The world is as we actually experience it, accumulating a wealth of lived knowledge. But the latter are perceived as mere subjective, private perspectives, refractory to consensus.

Putman asks this question: “Can we arrive at an objective knowledge, other, resulting from the daily experience, from living in the ordinary? He proposes a new definition of the notion of objectivity.

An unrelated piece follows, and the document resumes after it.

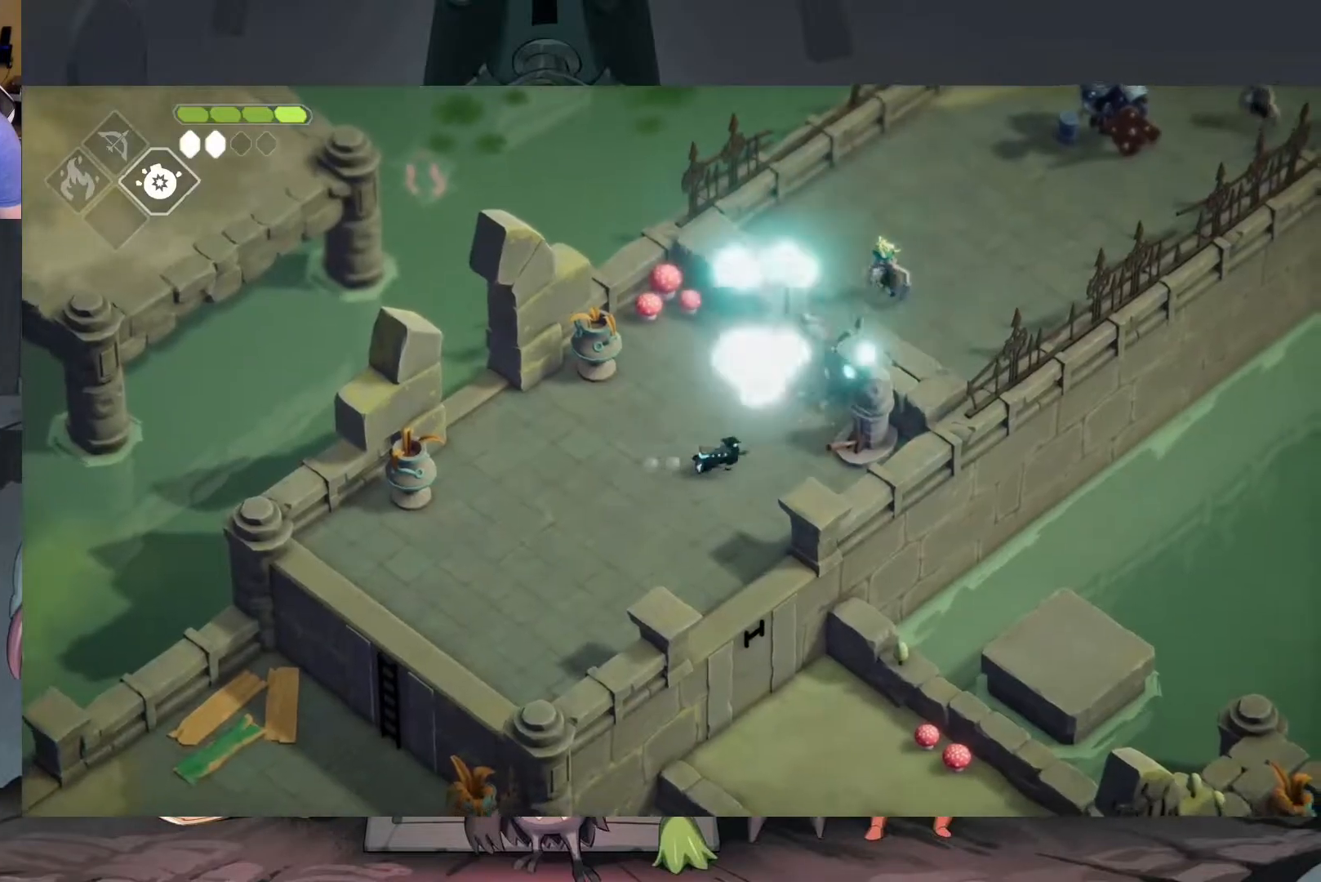
{"buttons": [], "left_stick": "center", "right_stick": "center", "events": [[250, "left_stick", "center"], [283, "Y", "down"], [383, "Y", "up"]]}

Any question results from a practical, problematic situation, within a precise context where particular perspectives and issues are opposed. Since all experience is relative to the personal and social history of an individual, since ethical and aesthetic values ​​emerge from the totality of what constitutes each, what is experienced can only be subjective and partial. Everyone interprets a fact, a text or a work of art according to their own point of view. How to think of a new objectivity?

Putman introduces the “metaphor of the judgment of justice”, that of the decision that a judge, faced with a problem where no satisfactory theory or solution appears, is called upon to render. He will opt for a reasonable position by establishing a dialogue in search of what would be the fairest thing to do, by establishing a meaning, an orientation, a shared objective. As a being in the world, located in a space-time, we seek the most accurate interpretation of a fact and the implementation of practices likely to achieve this objective. The dialogue essentially becomes a process of creation where different perspectives interact and influence each other, becoming a consented, provisional agreement.

Dialogue is the process in which objectivity is built. “When the attitude becomes one where the individual does not feel bound by a consensus that he himself would not have chosen, then fantasy and despair give free rein,” believes Putman. Admittedly, this is an objectivity with a human face, that is to say always partial and open to other possibilities.

Values ​​and enigmas

Putman also speaks of “the metaphor of reading”. Faced with a work of art, a text or a fact of everyday life, individuals will have different interpretations. It can not be otherwise. An interpretation involves more elements than logical reasoning; it results from all the background that constitutes an individual, his sensitivity, his intimate resonance. For example, the expression “human flourishing” does not contain anything precise and no objective criteria make it possible to give it a completely satisfactory definition. Different people may interpret the word “fulfillment” from different angles, as if to approach an ideal grasp.

Thus, ethical and aesthetic values ​​remain enigmas: their meaning is never fixed, determined. They remain vague, imprecise ideas, which the sharing of opinions must constantly bring to their most just expression. This sensitivity represents access to another, broader rationality, a form of rationality inscribed in our daily experience of the world, prioritizing concern for the human.